Your assignment:
In the listing below, transcribe the lines from the one containing "## \#4: Connections Computation" up to and including the one containing "### Computing turning directions".

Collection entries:
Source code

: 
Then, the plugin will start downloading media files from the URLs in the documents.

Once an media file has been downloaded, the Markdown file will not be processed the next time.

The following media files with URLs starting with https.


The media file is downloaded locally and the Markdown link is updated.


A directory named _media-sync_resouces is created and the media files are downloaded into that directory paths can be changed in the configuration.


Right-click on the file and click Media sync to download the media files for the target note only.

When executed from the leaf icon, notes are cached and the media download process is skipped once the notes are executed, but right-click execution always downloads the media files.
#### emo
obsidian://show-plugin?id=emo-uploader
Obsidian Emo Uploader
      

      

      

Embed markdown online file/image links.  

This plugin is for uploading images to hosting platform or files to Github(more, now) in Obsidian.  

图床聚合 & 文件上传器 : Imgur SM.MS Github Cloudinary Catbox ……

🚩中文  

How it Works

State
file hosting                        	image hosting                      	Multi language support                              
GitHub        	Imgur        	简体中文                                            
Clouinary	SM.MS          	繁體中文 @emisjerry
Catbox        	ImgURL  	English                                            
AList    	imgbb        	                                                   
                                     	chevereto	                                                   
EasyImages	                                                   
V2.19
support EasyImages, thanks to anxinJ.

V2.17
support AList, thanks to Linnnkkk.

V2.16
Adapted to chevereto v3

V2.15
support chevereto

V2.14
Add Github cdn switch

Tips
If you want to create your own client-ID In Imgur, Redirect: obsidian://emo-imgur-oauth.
...
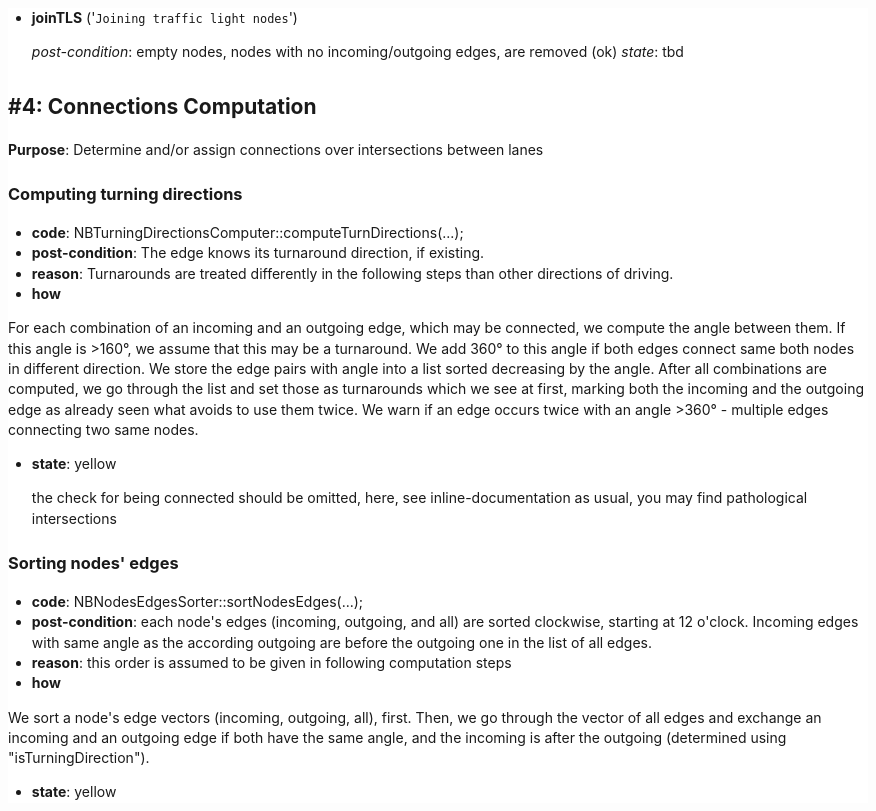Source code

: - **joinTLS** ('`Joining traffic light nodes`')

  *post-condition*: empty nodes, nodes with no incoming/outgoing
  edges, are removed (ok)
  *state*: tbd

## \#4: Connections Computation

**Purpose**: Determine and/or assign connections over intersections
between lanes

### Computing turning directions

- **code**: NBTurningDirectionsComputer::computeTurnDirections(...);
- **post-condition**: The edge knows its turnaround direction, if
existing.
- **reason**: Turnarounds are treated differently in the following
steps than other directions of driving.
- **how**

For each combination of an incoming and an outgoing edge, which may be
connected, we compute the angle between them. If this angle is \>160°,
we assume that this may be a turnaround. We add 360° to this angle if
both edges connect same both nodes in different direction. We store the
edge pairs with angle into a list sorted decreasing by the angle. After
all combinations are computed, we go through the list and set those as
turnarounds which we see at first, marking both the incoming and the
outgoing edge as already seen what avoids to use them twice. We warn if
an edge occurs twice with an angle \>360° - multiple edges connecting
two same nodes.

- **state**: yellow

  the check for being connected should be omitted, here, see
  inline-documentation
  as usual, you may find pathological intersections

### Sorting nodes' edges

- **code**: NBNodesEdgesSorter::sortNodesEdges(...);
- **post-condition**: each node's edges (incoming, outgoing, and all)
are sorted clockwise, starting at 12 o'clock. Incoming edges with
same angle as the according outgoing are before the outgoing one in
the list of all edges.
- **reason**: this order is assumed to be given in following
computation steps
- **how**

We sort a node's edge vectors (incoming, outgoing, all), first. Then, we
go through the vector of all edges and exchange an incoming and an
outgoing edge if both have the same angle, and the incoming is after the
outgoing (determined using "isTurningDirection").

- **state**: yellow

Task output:
## \#4: Connections Computation

**Purpose**: Determine and/or assign connections over intersections
between lanes

### Computing turning directions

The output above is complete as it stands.